#### [DOCUMENT EXTRACT]
_ _ _

Northern Rivers FM Radio Ltd v The Australian Broadcasting Tribunal
[1990] FCA 340
•12 JULY 1990
Re: NORTHERN RIVERS FM RADIO LIMITED
And: THE AUSTRALIAN BROADCASTING TRIBUNAL and NORTHERN NSW FM PTY LIMITED
No. NG27 of 1990
FED No. 340
Administrative Law
25 FCR 266
COURT
IN THE FEDERAL COURT OF AUSTRALIA
NEW SOUTH WALES DISTRICT REGISTRY
GENERAL DIVISION
Einfeld J.(1)
CATCHWORDS
Administrative Law - Whether Tribunal member making the original decision should conduct the review - natural justice - task of the Australian Broadcasting Tribunal - most suitable applicant - nature of a review - apprehended bias
Administrative Decisions (Judicial Review) Act 1977 S 16(1)(d)
Broadcasting Act 1942 SS 83A(4), 83A(9)
HEARING
SYDNEY
#DATE 12:7:1990
Solicitors for the Applicant Blake Dawson Waldron
Counsel and solicitors for Mr D.M. Yates instructed
the First Respondent by the Australian
Government Solicitor
Counsel and solicitors for Mr T.J. Hancock
the Second Respondent instructed by Maxwell
Eyers and Miller Solicitors
ORDER
Order that the member of the First Respondent who made the original decision to be reviewed should not conduct the review.
Order that each party pay its own costs.
Note: Settlement and entry of orders are dealt within accordance with Order 36 of the Federal Court Rules.
JUDGE1
By its amended application seeking an order of review under the Administrative Decisions (Judicial Review) Act 1977 (the ADJR Act), the applicant sought a review of a decision of the Australian Broadcasting Tribunal (the Tribunal) made on 18 December 1989 that a commercial FM radio licence be granted to Northern NSW Pty Ltd (the licensee) and not the applicant. The licence was to operate for five years in Lismore and surrounding areas. Prior to the hearing the parties agreed to the order of review, but the applicant sought an additional order that the member of the Tribunal who had made the original decision to be reviewed should not conduct the review on the ground of apprehended bias. The argument was that he had made a decision of fact that has been quashed, and that in the context and circumstances, natural justice requires that another member sit on the review on the ground that there had been a pre-determination of all or some of the issues which the review would have to consider. There was no dispute that under section 16(1)(d) of the ADJR Act the Court has jurisdiction to grant the order sought. Nor was there any suggestion that the Tribunal member is in fact now unable to give a fair or just decision, merely that a reasonable person may entertain a suspicion that he may not bring an unbiased mind to his task such that his determination might lack public and legal integrity.

_ _ _

#### [DATASET EXTRACT]
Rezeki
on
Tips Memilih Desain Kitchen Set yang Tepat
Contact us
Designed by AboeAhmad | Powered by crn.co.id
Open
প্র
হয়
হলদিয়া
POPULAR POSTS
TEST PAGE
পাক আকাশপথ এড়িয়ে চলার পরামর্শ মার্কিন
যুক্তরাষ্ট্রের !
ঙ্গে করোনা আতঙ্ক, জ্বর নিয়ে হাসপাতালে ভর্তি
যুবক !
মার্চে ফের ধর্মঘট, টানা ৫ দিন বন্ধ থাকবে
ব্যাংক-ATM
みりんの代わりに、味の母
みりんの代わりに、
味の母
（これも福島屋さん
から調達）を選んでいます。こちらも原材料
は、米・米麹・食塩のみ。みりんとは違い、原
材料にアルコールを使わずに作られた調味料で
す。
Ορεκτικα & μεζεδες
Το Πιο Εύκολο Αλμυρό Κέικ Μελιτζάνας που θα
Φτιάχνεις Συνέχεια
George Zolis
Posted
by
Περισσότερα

_ _ _

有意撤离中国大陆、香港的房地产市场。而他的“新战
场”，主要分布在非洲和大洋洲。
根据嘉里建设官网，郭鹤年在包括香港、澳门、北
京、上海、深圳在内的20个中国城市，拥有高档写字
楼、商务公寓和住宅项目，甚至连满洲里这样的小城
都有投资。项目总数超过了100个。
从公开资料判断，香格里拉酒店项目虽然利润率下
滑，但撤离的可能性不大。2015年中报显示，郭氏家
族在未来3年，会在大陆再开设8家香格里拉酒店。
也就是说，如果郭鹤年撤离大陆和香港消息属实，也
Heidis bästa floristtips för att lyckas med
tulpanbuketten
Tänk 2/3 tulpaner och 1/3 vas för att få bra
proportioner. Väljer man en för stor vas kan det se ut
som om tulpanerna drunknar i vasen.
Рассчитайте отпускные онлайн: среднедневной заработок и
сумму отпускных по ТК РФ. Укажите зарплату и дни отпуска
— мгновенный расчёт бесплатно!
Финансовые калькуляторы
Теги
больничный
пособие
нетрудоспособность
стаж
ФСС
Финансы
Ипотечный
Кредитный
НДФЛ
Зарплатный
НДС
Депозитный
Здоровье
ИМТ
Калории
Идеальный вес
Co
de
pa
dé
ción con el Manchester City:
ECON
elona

_ _ _

#### [THINGS TO DO]
1) Using the Federal Court judgment, decide whether each statement below agrees with it. Answer yes or no for each, and quote the deciding words.
(a) The licence was to operate for ten years in Lismore and surrounding areas.
(b) The parties agreed to the order of review before the hearing.
(c) The court ordered each party to pay its own costs.
2) Please answer these questions from the Federal Court judgment, one answer per line, marked to match.
(a) On what date did the Tribunal make the decision under review?
(b) Which firm were solicitors for the applicant?
(c) Under which section of the ADJR Act does the Court have jurisdiction to grant the order sought?

#### [PROBLEM SOLUTIONS]
1)
(a) No: "The licence was to operate for five years in Lismore and surrounding areas."
(b) Yes: "Prior to the hearing the parties agreed to the order of review"
(c) Yes: "Order that each party pay its own costs."

2)
(a) 18 December 1989
(b) Blake Dawson Waldron
(c) Section 16(1)(d)